Please note that some of these attributes are less important in certain roles and responsibilities and more valuable in other ones. This gets back to matching the right person in the right job.

  • Team oriented
    • They work well with others
    • Collaborative bias. They seek out the opinion of others and to have others check their work
    • Possess the capacity to build and manage teams if they are candidates to take on leadership roles
  • Require very little external validation. They have healthy egos that do not seek or constantly need the approval or attention of others. They are internally driven in terms of measuring their effectiveness and performance.
  • Effective communicators, both orally and written
  • Take pride in their personal appearance
  • Attention to detail or surround themselves with people who do have this if this is not their strong suit
  • Curious and active mind. They read a lot and they want to be constantly learning.
  • They care and are willing to be held accountable
    • They meet deadlines and commitments
  • Respectful
  • They present the whole story, good and bad
    • If they are involved in investments they focus on the downside first
  • Recognize that outcomes are a byproduct of effective processes
  • Love to dig into the nuances of cause and effect
    • Systems thinkers that eagerly want to carry out error analysis to see what triggered the breakdowns
  • Humble
  • Likeable
  • They can hold a conversation and maintain eye contact
  • They share our values and live them
  • Internally competitive that leads to
    • Mastery-oriented mindset seeking deep domain knowledge
    • Continuous self-improvement and learning
    • Receptive to constructive feedback
  • Long-term oriented
    • Requires flexibility
    • Accept and be ok with uncertainty
    • Money is a byproduct of adding value and from seeds that were planted in previous years
  • They put our customers first ahead of their individual desires and needs. This is particularly true for investment professionals.
  • They have a sense of humor
  • Work smart but not afraid of hard work when it is necessary
  • Take challenges head on
    • Fearlessness – This does not mean they don’t feel fear, it’s just they don’t let fear get in the way of doing what needs to be done
  • They speak their mind respectfully and from a place of commitment
  • They find ways to make themselves indispensable
  • They adhere to the Stockdale Paradox – They are realistic and optimistic at the same time
  • Solutions oriented
  • Creative when the job calls for it
  • Ability to prioritize their time
  • They can say “no”
  • Seek to make a differences with outside causes

So there you have it; the secret to CWS’ success! Maybe I revealed too much. On the other hand, it’s easy to list a set of attributes and it’s another thing to find people who possess many of them, or the potential to, attract them to the firm, integrate them into the organization, manage and lead them, and grow them into A players. While by no means perfect, I do believe CWS has done a very good job of doing this at the management company level and on site as evidenced by our nearly 50 years in business and successfully navigating through many powerful business cycles during this time while still providing compelling returns.

Over to You

Now you know the secret to our success – compelling people providing compelling returns. Do you think that I may have shared too much?

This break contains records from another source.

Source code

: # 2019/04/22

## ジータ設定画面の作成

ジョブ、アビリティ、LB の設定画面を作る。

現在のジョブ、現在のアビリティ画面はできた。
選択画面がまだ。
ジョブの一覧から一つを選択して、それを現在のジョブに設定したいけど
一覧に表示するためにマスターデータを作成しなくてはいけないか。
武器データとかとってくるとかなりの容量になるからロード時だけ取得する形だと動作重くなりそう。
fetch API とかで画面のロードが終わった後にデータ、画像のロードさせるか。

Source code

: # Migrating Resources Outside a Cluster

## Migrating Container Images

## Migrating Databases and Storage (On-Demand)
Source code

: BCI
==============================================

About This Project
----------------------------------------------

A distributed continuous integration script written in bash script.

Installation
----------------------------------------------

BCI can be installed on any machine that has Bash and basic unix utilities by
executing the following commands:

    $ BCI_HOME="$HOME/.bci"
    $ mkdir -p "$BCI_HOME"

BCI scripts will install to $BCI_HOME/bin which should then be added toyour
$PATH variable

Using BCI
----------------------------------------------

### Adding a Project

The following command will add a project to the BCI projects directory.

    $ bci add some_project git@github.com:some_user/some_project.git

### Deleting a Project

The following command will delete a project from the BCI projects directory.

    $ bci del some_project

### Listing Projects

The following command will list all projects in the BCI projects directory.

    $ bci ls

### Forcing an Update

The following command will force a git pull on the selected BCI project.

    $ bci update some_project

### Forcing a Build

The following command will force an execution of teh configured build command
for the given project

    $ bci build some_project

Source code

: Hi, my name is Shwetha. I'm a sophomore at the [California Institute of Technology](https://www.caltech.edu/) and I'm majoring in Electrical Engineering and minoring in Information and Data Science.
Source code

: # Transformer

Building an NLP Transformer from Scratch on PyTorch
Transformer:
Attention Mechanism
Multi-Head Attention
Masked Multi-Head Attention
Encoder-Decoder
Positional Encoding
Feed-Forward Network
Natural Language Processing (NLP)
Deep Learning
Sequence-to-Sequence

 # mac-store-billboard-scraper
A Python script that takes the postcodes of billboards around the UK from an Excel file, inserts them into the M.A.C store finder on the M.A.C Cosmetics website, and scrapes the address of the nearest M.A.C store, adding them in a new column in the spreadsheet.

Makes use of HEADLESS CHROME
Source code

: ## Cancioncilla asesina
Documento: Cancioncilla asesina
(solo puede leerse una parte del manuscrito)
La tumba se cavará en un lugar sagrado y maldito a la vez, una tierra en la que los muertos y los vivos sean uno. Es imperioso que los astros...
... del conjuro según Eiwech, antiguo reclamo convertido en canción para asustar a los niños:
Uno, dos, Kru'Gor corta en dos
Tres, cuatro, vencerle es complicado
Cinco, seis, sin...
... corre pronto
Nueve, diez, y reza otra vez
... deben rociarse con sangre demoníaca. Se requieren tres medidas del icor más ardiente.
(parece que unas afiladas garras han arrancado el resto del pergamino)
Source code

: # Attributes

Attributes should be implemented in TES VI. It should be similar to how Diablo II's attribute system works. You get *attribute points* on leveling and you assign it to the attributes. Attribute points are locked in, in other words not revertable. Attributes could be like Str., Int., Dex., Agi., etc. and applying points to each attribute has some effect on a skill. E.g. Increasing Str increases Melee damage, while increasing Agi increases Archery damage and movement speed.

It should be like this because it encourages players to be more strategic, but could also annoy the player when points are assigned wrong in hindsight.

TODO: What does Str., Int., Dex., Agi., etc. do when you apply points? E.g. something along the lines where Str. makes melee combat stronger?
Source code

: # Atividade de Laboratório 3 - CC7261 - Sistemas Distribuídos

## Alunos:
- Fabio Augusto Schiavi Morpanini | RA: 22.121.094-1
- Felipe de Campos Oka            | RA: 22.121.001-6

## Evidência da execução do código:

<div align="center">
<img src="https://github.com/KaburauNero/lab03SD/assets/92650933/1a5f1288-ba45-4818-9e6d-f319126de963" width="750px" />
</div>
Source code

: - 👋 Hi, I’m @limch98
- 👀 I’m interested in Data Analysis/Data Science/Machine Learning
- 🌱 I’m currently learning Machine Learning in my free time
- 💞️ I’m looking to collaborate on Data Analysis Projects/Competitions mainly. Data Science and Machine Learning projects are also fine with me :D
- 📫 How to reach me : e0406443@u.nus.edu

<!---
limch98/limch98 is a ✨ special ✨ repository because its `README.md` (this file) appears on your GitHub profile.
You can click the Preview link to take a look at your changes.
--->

One comment on “Managing Money Also Requires Managing People
  1. Bob Serr says:

    Gary this is a very detailed list of attribute to seek out in hiring and building leaders. I am on my 3rd pass through to see which ones I currently have, the ones I had in the past and the ones I want to build on in the future. This is challenging, thanks for the fine blog and for giving me something to bo and think about at 3:30 in the morning.
    In addition it was great seeing you and all of the wonderful CWS team members at the annual dinner last week. Thanks again for all you do.